# THE TASK:
Reproduce what is written in the records below exactly, and leave out the images.

# GIVEN DATA:
------------------------------------------------------------

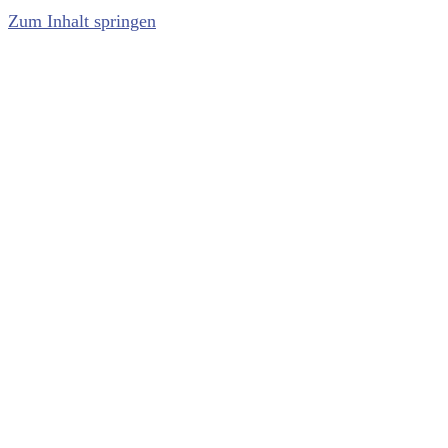
Zum Inhalt springen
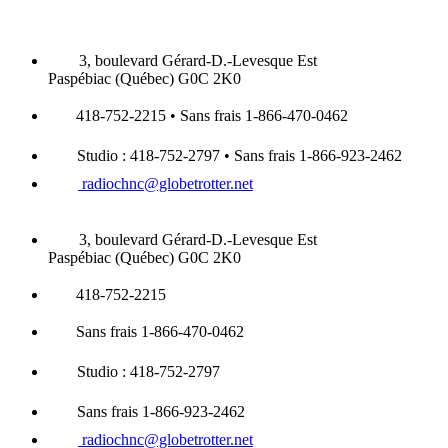
3, boulevard Gérard-D.-Levesque Est
Paspébiac (Québec) G0C 2K0
418-752-2215 • Sans frais 1-866-470-0462
Studio : 418-752-2797 • Sans frais 1-866-923-2462
radiochnc@globetrotter.net
3, boulevard Gérard-D.-Levesque Est
Paspébiac (Québec) G0C 2K0
418-752-2215
Sans frais 1-866-470-0462
Studio : 418-752-2797
Sans frais 1-866-923-2462
radiochnc@globetrotter.net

------------------------------------------------------------

# RESPONSE AREA:
Zum Inhalt springen
3, boulevard Gérard-D.-Levesque Est
Paspébiac (Québec) G0C 2K0
418-752-2215 • Sans frais 1-866-470-0462
Studio : 418-752-2797 • Sans frais 1-866-923-2462
radiochnc@globetrotter.net
3, boulevard Gérard-D.-Levesque Est
Paspébiac (Québec) G0C 2K0
418-752-2215
Sans frais 1-866-470-0462
Studio : 418-752-2797
Sans frais 1-866-923-2462
radiochnc@globetrotter.net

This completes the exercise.